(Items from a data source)
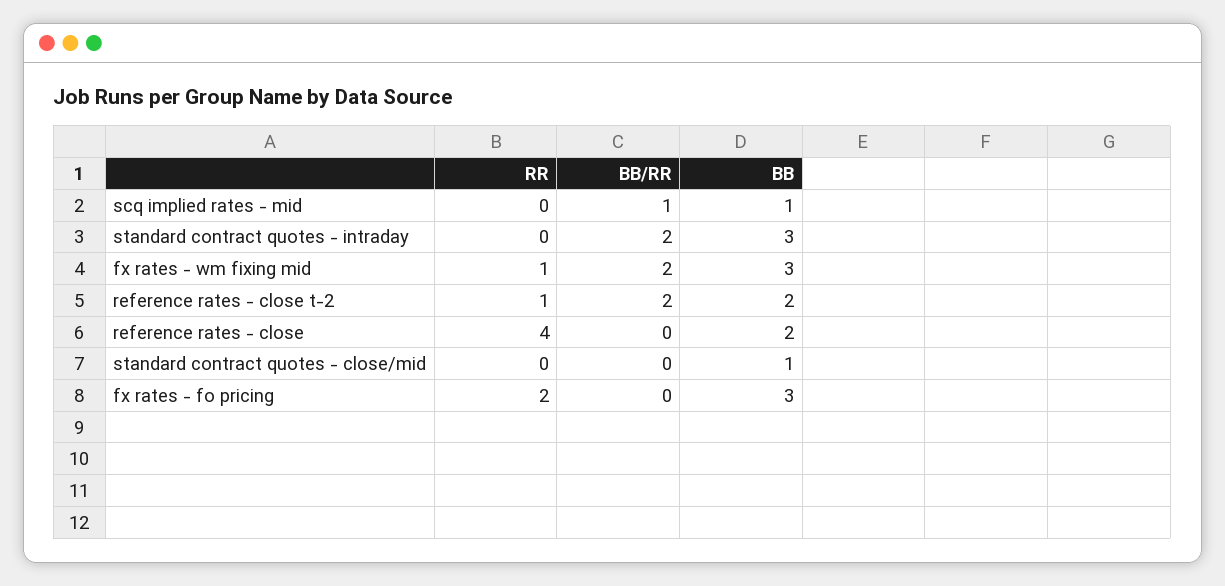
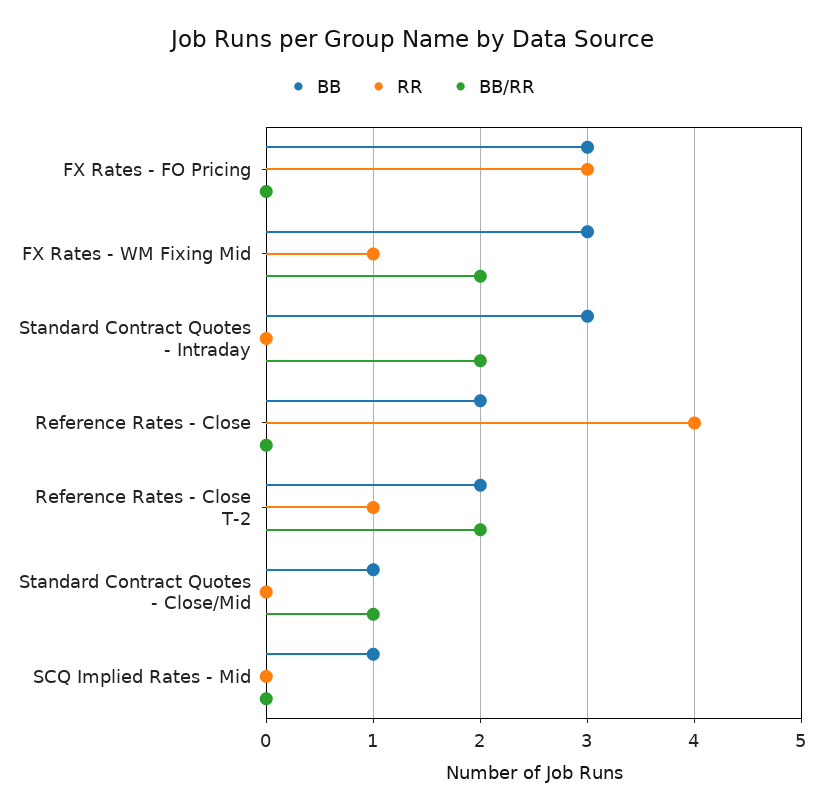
BB/RR, scq implied rates - mid: 1 -> 0
BB/RR, standard contract quotes - close/mid: 0 -> 1
RR, fx rates - fo pricing: 2 -> 3

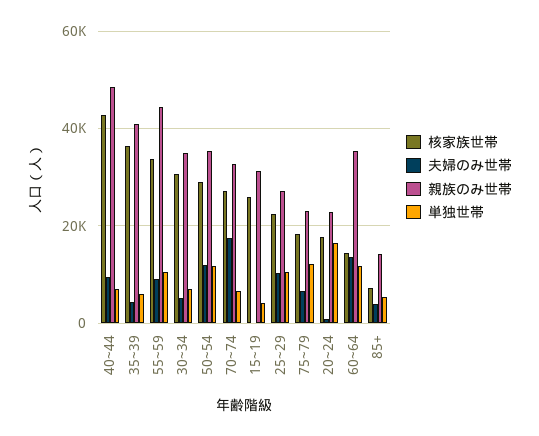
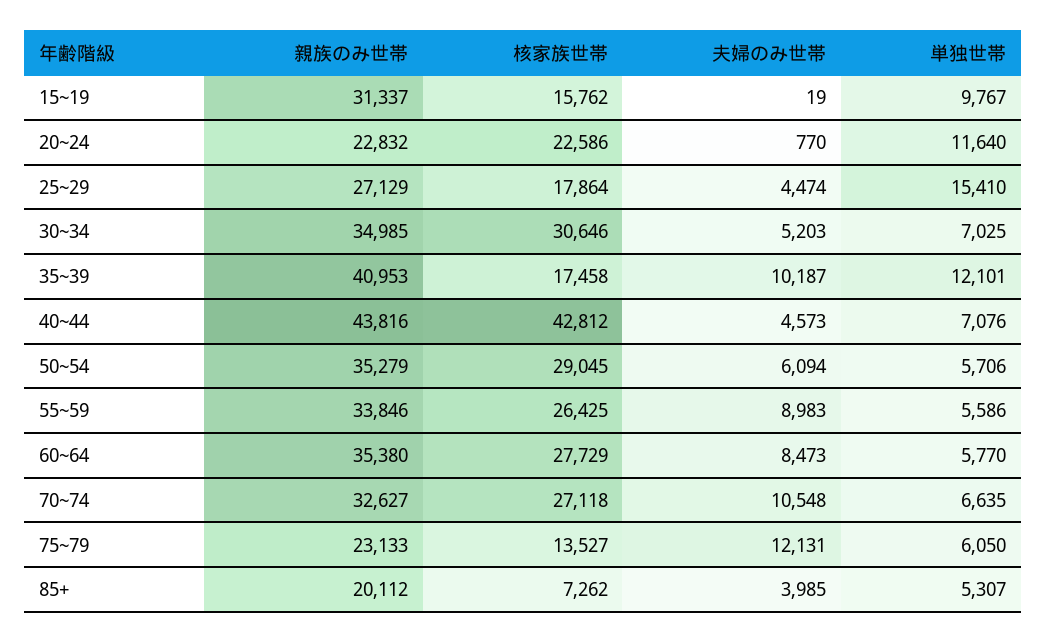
夫婦のみ世帯, 40~44: 10000 -> 4573
親族のみ世帯, 40~44: 48000 -> 43816
核家族世帯, 35~39: 36000 -> 17458
夫婦のみ世帯, 35~39: 4000 -> 10187
単独世帯, 35~39: 6000 -> 12101
核家族世帯, 55~59: 34000 -> 26425
親族のみ世帯, 55~59: 44000 -> 33846
単独世帯, 55~59: 10000 -> 5586
夫婦のみ世帯, 50~54: 12000 -> 6094
単独世帯, 50~54: 12000 -> 5706
夫婦のみ世帯, 70~74: 18000 -> 10548
核家族世帯, 15~19: 26000 -> 15762
単独世帯, 15~19: 4000 -> 9767
核家族世帯, 25~29: 22000 -> 17864
夫婦のみ世帯, 25~29: 10000 -> 4474
単独世帯, 25~29: 10000 -> 15410
核家族世帯, 75~79: 18000 -> 13527
夫婦のみ世帯, 75~79: 6000 -> 12131
単独世帯, 75~79: 12000 -> 6050
核家族世帯, 20~24: 18000 -> 22586
単独世帯, 20~24: 16000 -> 11640
核家族世帯, 60~64: 14000 -> 27729
夫婦のみ世帯, 60~64: 14000 -> 8473
単独世帯, 60~64: 12000 -> 5770
親族のみ世帯, 85+: 14000 -> 20112

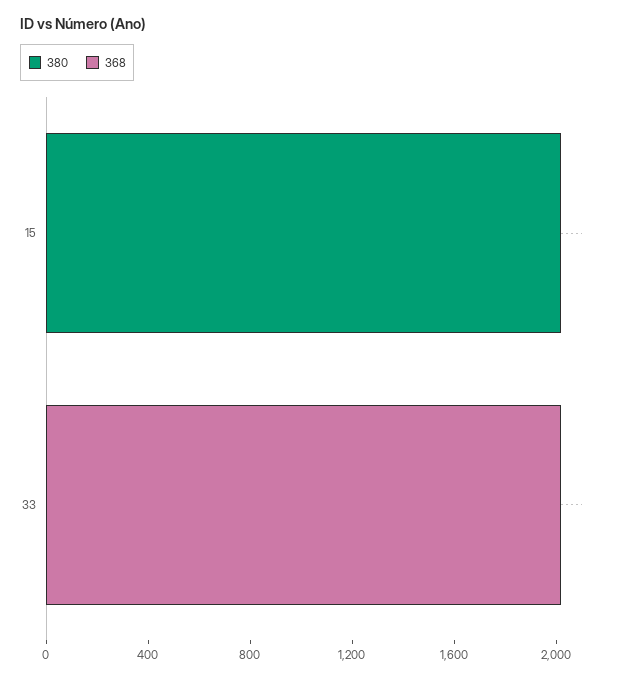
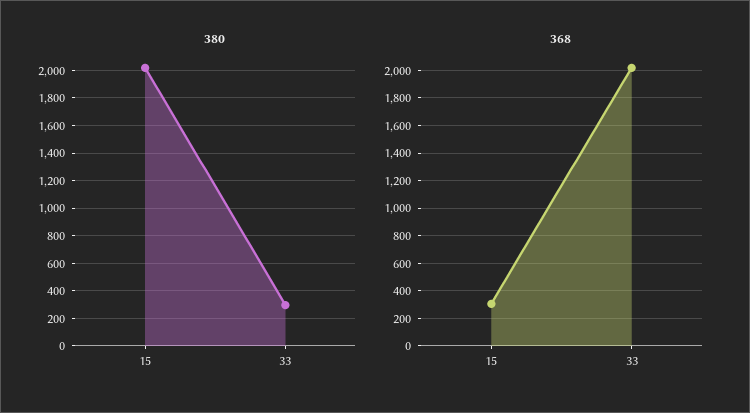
368, 15: 0 -> 300
380, 33: 0 -> 300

§ **Problem**
Count the lines above that contain the word "単独世帯". Write only the number.

§ **Response**
8